No Depression Review by Stacey Zering
Singer/songwriters Stephanie Pauline and Joe Uveges exist in that twilight zone between Nashville accessibility and indie credibility. Their latest album, When the Smoke Clears, is brightly lit with enough studio polish and straightforward arrangements to join Lady Antebellum on the country airwaves; however, there is a level of intimacy in their lyrics, a honest, confessional quality, that bring these narratives back to reality. The title of the record captures the album’s overall theme of moving on after an unhappy situation, from the cracked relationship of “Unbroken” to “Me and Johnny,” a poignant tale of parental abuse. There is a sense of healing that is felt through this album, and those listening to it will likely feel such catharsis as well.
Pauline and Uveges are both based in Colorado, far from the bubblegum machinery of Nashville country music. They have taken the best elements of Americana’s commercial black sheep and gave it heart and soul.
BY STEVE HARRIS
SPECIAL TO THE GAZETTE
For many years I’ve been honored to count myself as both a fan and friend of local folkie Joe Uveges.
Joe is a talented singer-songwriter with seven albums to his credit and a coast-to-coast touring reputation. By degrees, his songs may be whimsical or sentimental, but you can be sure that they will always be personal, heartfelt and honest. Therefore, it was with great anticipation that I received his latest project, a collaboration with Stephanie Pauline, a relative newcomer to the Colorado Springs music scene.

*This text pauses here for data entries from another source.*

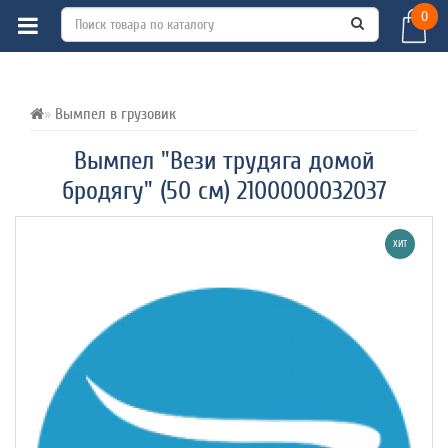
0
ВСЕ О ТОВАРЕ 
ХАРАКТЕРИСТИКИ 
ОТЗЫВЫ (1) 
Вымпел в грузовик
Вымпел "Вези трудяга домой
бродягу" (50 см) 2100000032037
ХИТ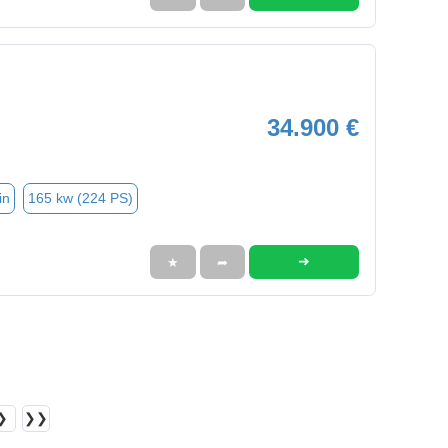
34.900 €
in
165 kw (224 PS)
➜
★
➦
❯
❯❯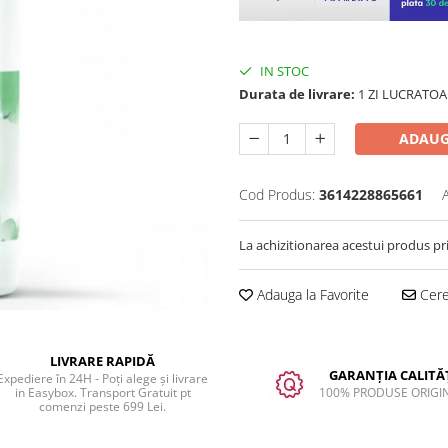
IN STOC
Durata de livrare:
1 ZI LUCRATOA
ADAUG
Cod Produs:
3614228865661
La achizitionarea acestui produs pr
Adauga la Favorite
Cere 
LIVRARE RAPIDĂ
GARANȚIA CALITĂȚ
Expediere în 24H - Poți alege și livrare
in Easybox. Transport Gratuit pt
100% PRODUSE ORIGI
comenzi peste 699 Lei.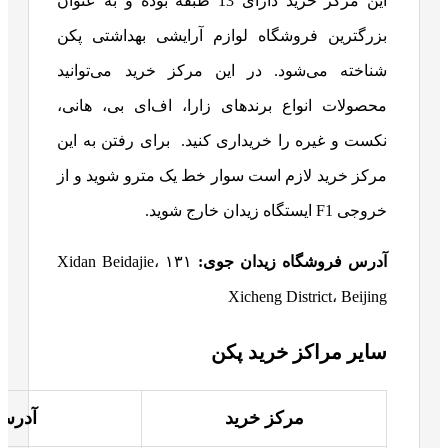
این مرکز خرید دارای 13 طبقه بوده و به عنوان
بزرگترین فروشگاه لوازم آرایشی بهداشتی پکن
شناخته می‌شود. در این مرکز خرید می‌توانید
محصولات انواع برندهای زارا، اف‌ای بی، هانی،
نکست و غیره را خریداری کنید.
برای رفتن به این
مرکز خرید لازم است سوار خط یک مترو شوید و از
خروجی F1 ایستگاه زیدان خارج شوید.
آدرس فروشگاه زیدان جوی:
۱۳۱ Xidan Beidajie،
Xicheng District، Beijing
سایر مراکز خرید پکن
مرکز خرید
آدرس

With four solo CDs of her own, an engaging personality and a strong, true voice, Stephanie is an emerging force in the commercial country world. “When the Smoke Clears” may just catapult these two troubadours to a more prominent place on the national stage.
To fund their ambitious vision, Joe and Stephanie raised $6,000 through CD pre-sales and donations on Kickstarter, allowing them the luxury of using A-list musicians and producers in Nashville. The result is an exquisite blend of Americana styles ranging from folk and bluegrass to western swing and alternative country, with even a little bit of rock ’n’ roll thrown in for good measure.
Joe and Stephanie trade off lead vocal duties on songs that come off as calculated to please but not contrived. Joe’s folk roots are tempered by Stephanie’s country sensibility, and vice versa. Catchy melodies, pleasing harmonies and intelligent lyrics make this release a sure bet to please almost any listener.
Although Joe and Stephanie are not shy about their religious convictions, rest assured that there are no preachy songs on “When the Smoke Clears.” The CD opens with “Build a Barn,” a song that hearkens back to a day when neighbors would help neighbors (“Come on, build a barn with me/There’s nothing we can’t do together if we try”). From there the disc transitions to the bluesy swing of “I Don’t Dance (Unless You Dance With Me).”
Perhaps the chemistry between Joe and Stephanie is nowhere more apparent, however, than on the tender romantic ballad “Start With I Love You” (“If we get disconnected/Or if something else goes wrong, my dear/Well, start with I love you/That’s what I really need to hear”).
“God Bless Country Radio” appears destined for heavy airplay on CMT, and it wouldn’t surprise me if a presidential candidate (of any political stripe) adopted the title track for a campaign theme — it’s a rousing, optimistic anthem about facing and conquering adversity.
“Unbroken” and “Don’t” are also strong candidates for hit-single status.
From beginning to end, “When The Smoke Clears” is a delight to the ears — as good as any music coming out of Nashville today (and I mean that in a good way).